# Boxelder tree growth



## BuB400 (Dec 31, 2006)

Just finished clearing a fence line of mostly boxelder trees and other scrub brush. Is there any type of organic material that I can put on the stumps to prevent future growth? I've heard of everything from tarring or painting the face of the stumps to pouring salt on them. Any other ideas?


----------



## Kneejerk Bombas (Dec 31, 2006)

You could use a stump grinder to remove the stumps completely, or there are several chemical stump killers that work to kill the stumps.


----------



## Gearhead1 (Dec 31, 2006)

If you mean "organic" as in not being a commercial herbicide, about the only thing I could could recommend would be salting the frshly cut stumps. Otherwise, use something like Tordon on the stump cambium or 2,4,D for any sprouts.


----------



## omegajim (Dec 31, 2006)

*yep, tordon*

My folks have used tordon for box elder. It's about as good as it gets, although, sometimes the d*mn trees still sprout back.

Happy new year.


----------



## Urbicide (Jan 1, 2007)

I would use a herbicide applied directly to the fresh cut stump cambium. It is very important to do this within 5 minutes of cutting down the tree. Glyphosphate 41% strength (RoundUp is a brand name, very expensive, go to a feed store and buy generic) or Garlon 3A are what I use. You can dilute the herbicides as indicated on the label. Apply to only the circumference of the stump. You are just wasting herbicide if you squirt the entire cut surface. Cut and squirt again if the stump re-sprouts. Box elders are tenacious and will sprout like crazy when left untreated after cutting. The only thing I like about them is that the wood is very easy to cut compared to cutting dead standing elm and locust. 

These two herbicides are relatively benign to the environment as compared to some other herbicides. The active chemicals in them bind with soil particles where they will break down. They do not move through the soil as some other herbicides do. I can understand your environmental concerns. Always read the labeling on the container and use some common sense. I would much rather use a safe herbicide than to put salt down on my land.


----------



## John Paul Sanborn (Jan 4, 2007)

Urbicide said:


> I would use a herbicide applied directly to the fresh cut stump cambium. It is very important to do this within 5 minutes of cutting down the tree.



Studies i read several years ago by WI DNR had 20 min as the threshold for effetive treatement for stumps.

After that it is best to apply to new regrowth in the summer/fall.


----------



## my460 (Jan 20, 2007)

I'd try Garlon 3A it's the best Herbicide there, 
Hell it works on Ailanthus :deadhorse:


----------

_Task 1:_ In the rows, substitute "vernacular name" for "common name" in the lines starting at the one containing "order: Poales" and ending at the last line of the rows. Give only those lines, with everything else unchanged.

Dataset excerpts
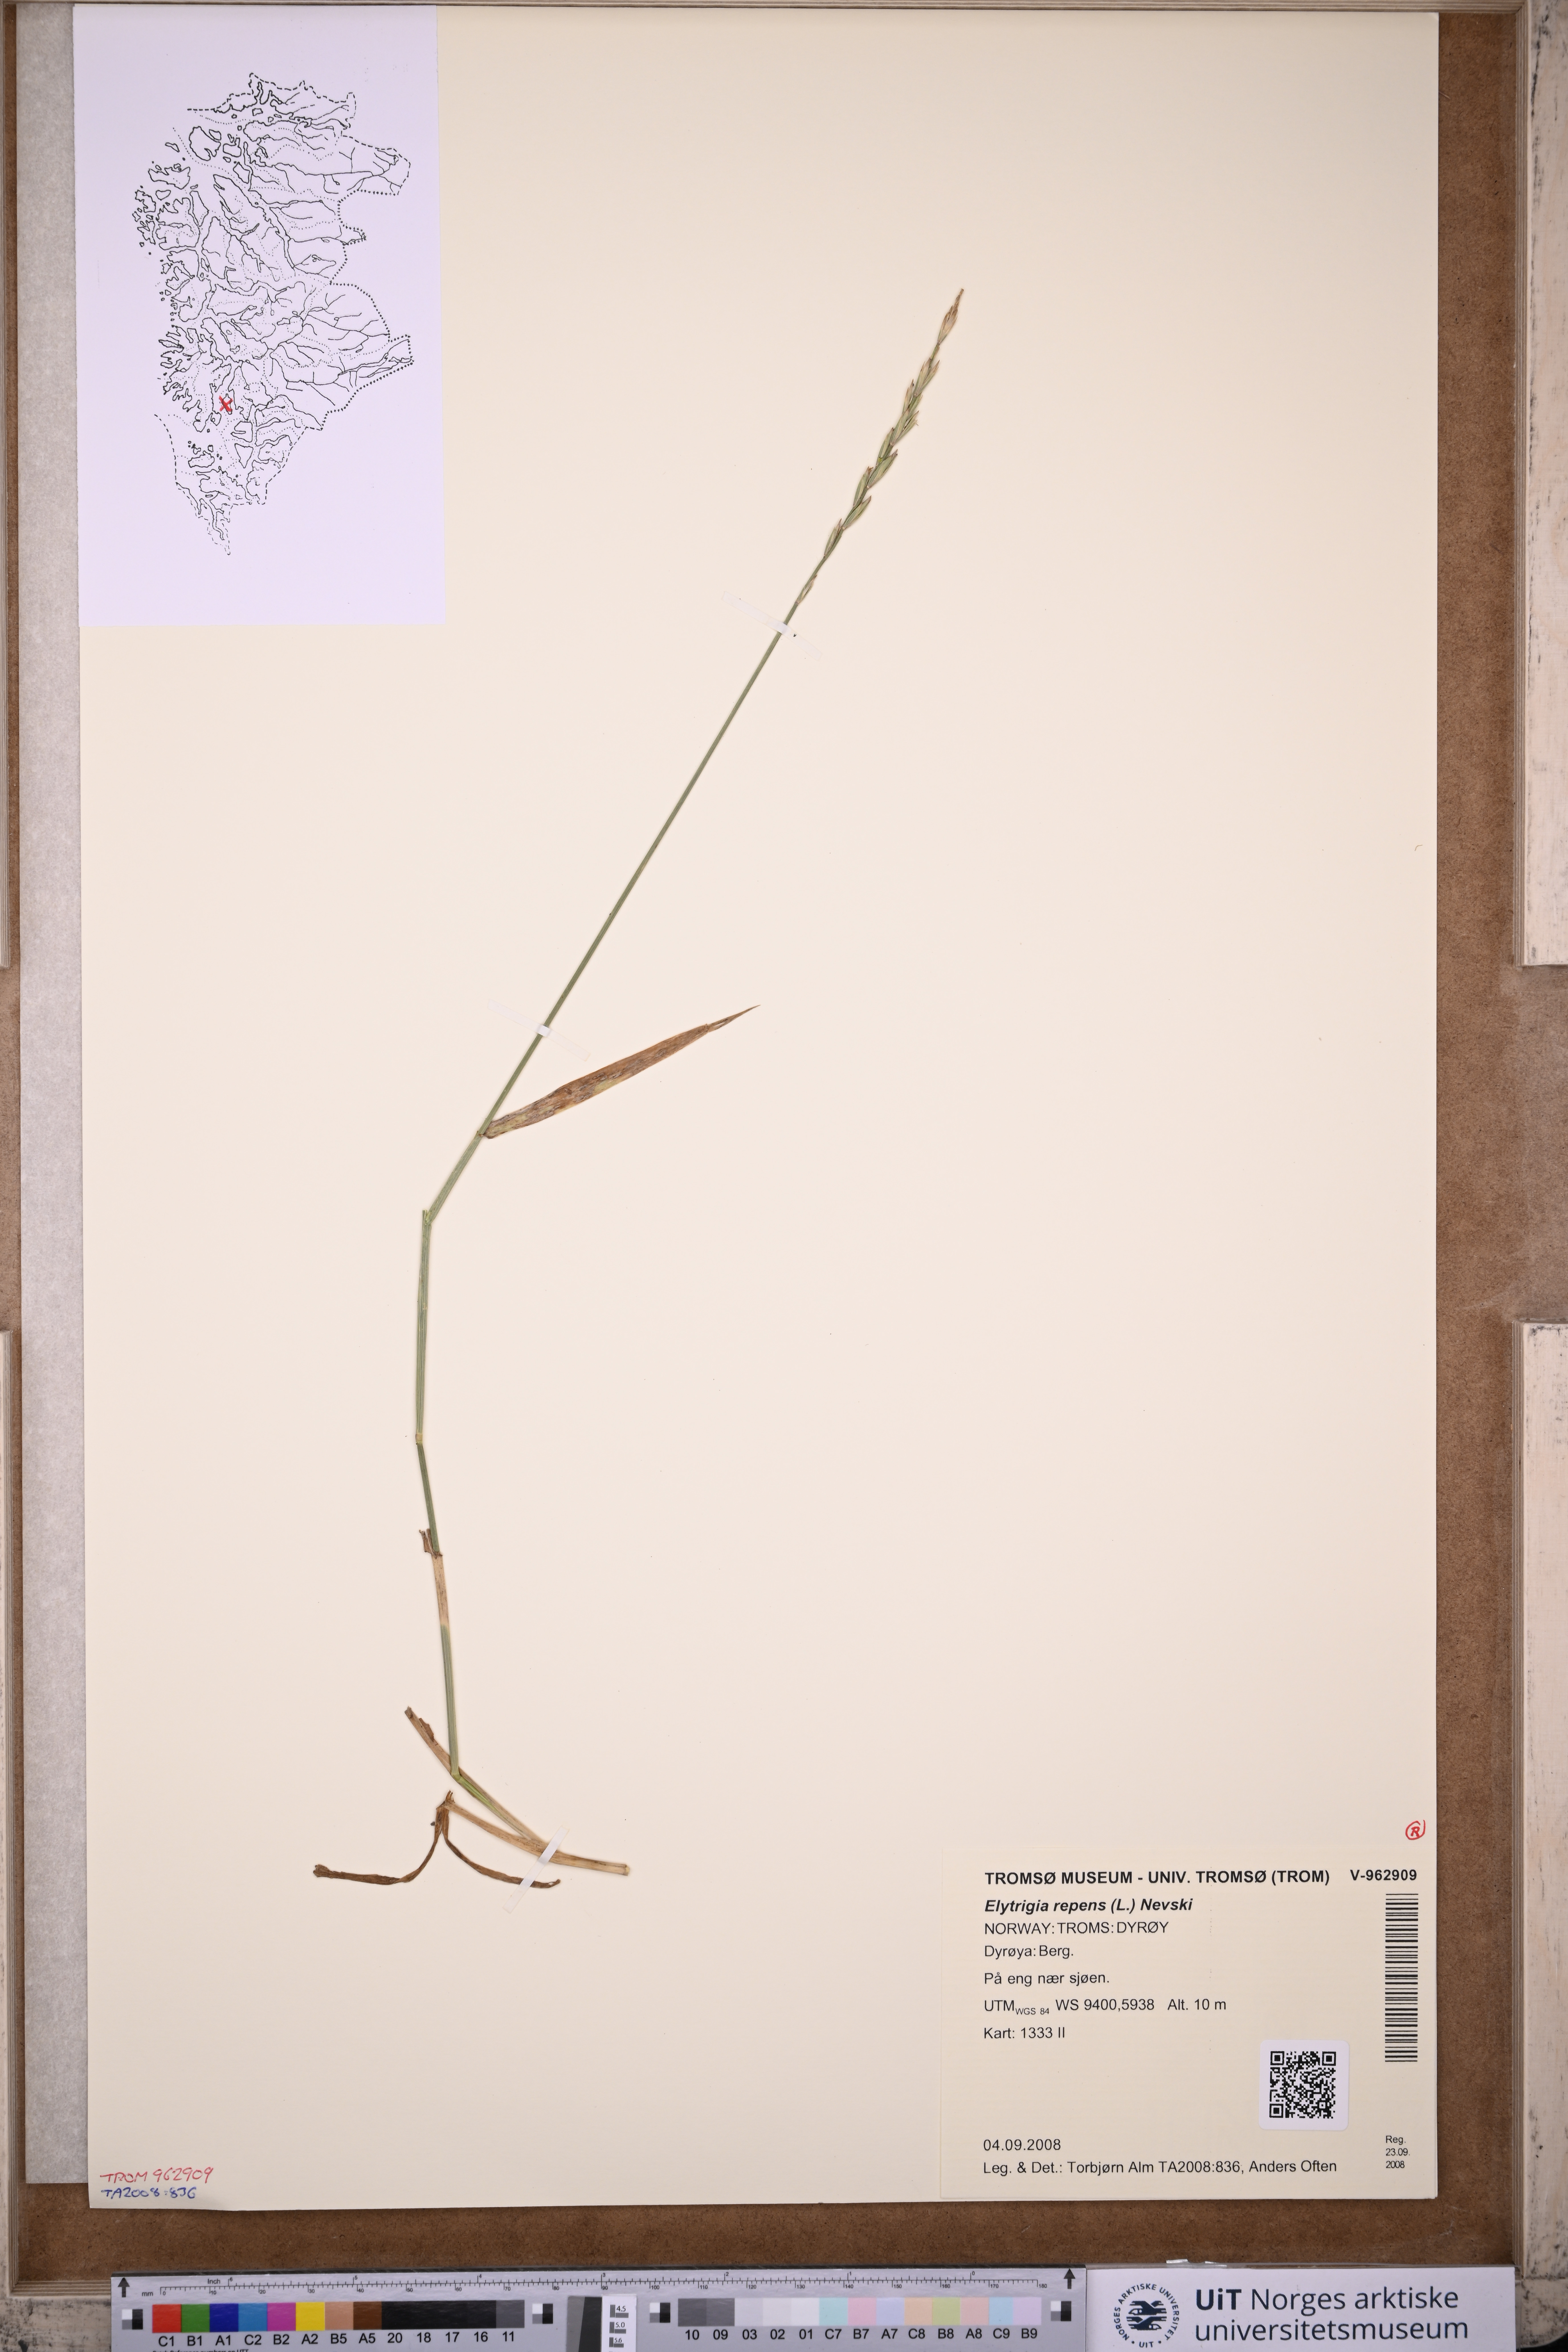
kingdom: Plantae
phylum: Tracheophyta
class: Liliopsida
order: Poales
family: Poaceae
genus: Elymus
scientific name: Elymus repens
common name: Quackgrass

_Task 2:_ Retype word for word the part of the boxelder thread starting at "If you mean" and ending at "for any sprouts.".

_Full output 1:_
order: Poales
family: Poaceae
genus: Elymus
scientific name: Elymus repens
vernacular name: Quackgrass

_Full output 2:_
If you mean "organic" as in not being a commercial herbicide, about the only thing I could could recommend would be salting the frshly cut stumps. Otherwise, use something like Tordon on the stump cambium or 2,4,D for any sprouts.